Although combining friendship and business in the same relationship can be beneficial, it can also create conflict.
A source of this conflict is incompatible relational expectations. True friends are expected to be unmotivated by
benefits that can be used beyond the relationship (e.g., money, status), whereas business partners are, by
definition, at least partly motivated by these more “instrumental” concerns. Using a role theory framework and data
collected from a survey of 685 direct-selling agents, this article reports evidence that a conflict between friendship
and instrumentality can undermine some of the business outcomes that friendship might otherwise foster.
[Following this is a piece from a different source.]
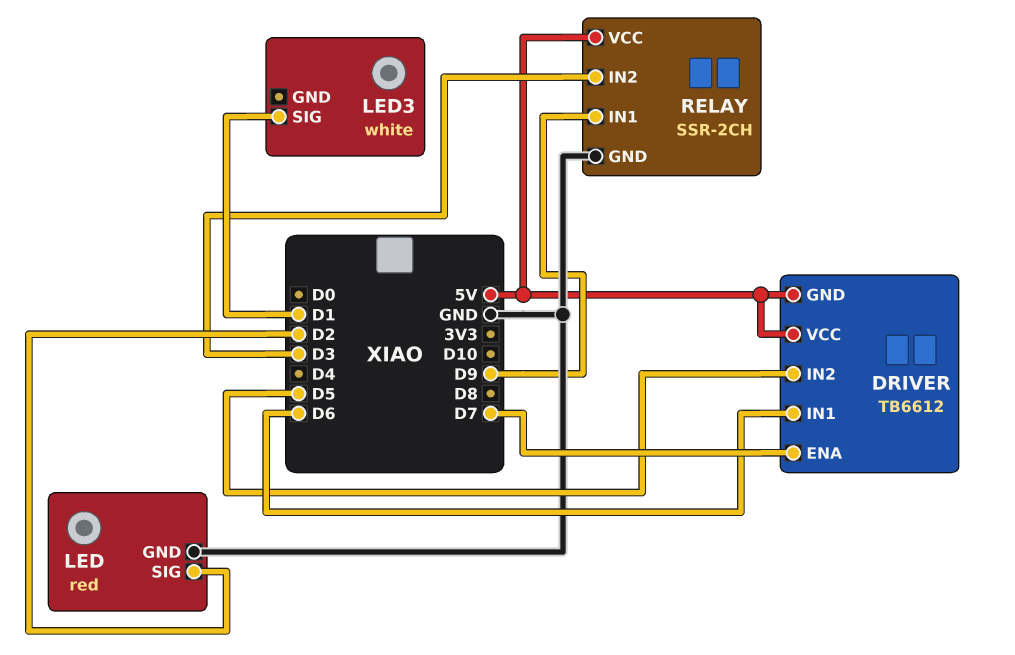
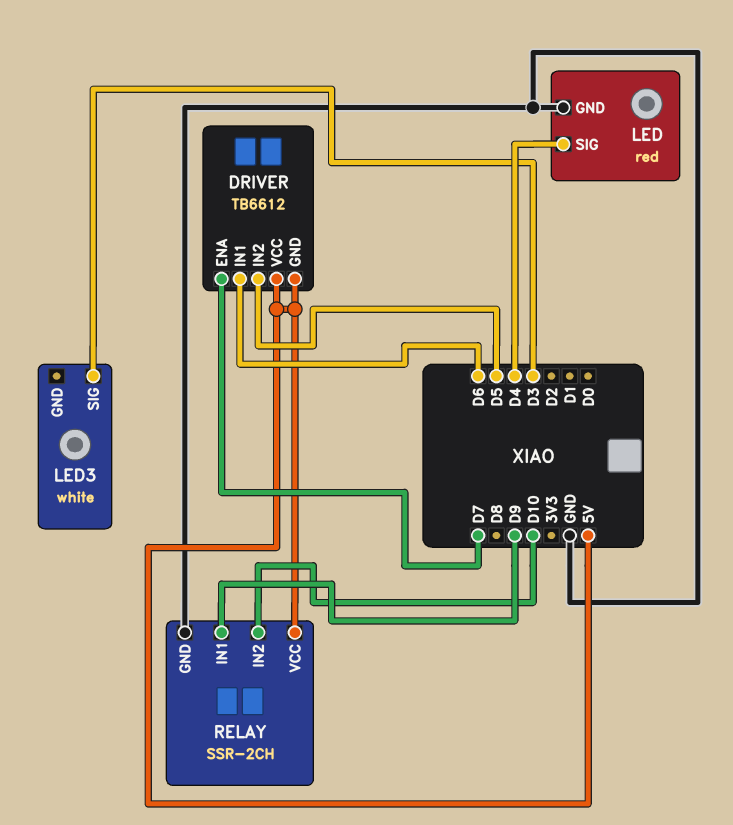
LED pin SIG: D2 -> D4
LED3 pin SIG: D1 -> D3
RELAY pin IN2: D3 -> D10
It also
suggests that this conflict is more severe for friendships that become business relationships than for business
relationships that become friendships. Study conclusions do not suggest that friendship is entirely “bad” for
business and, instead, propose that friendship’s influence can be both positive and negative.

Social Roles and Role Conflict
This article uses a role theory perspective to analyze and
understand the conflicting orientations of friendships and
business relationships. Several previous studies in marketing
have also applied this framework (Arnett, German, and
Hunt 2003; Atuahene-Gima and Li 2002; Schewe 1973;
Singh 2000; Smith and Barclay 1997; Solomon et al. 1985;
Walker, Churchill, and Ford 1977), including Heide and
Wathne’s (2006) recent analysis of friendships and business
relationships. Role theory is based on the premise that
effective social interaction depends on a shared understanding
of relationship rules—that is, the behaviors that are
(in)appropriate for different people in different social situations
(Biddle 1986; Heide and Wathne 2006; Michaels, Day,
and Joachimsthaler 1987; Sarbin and Allen 1968).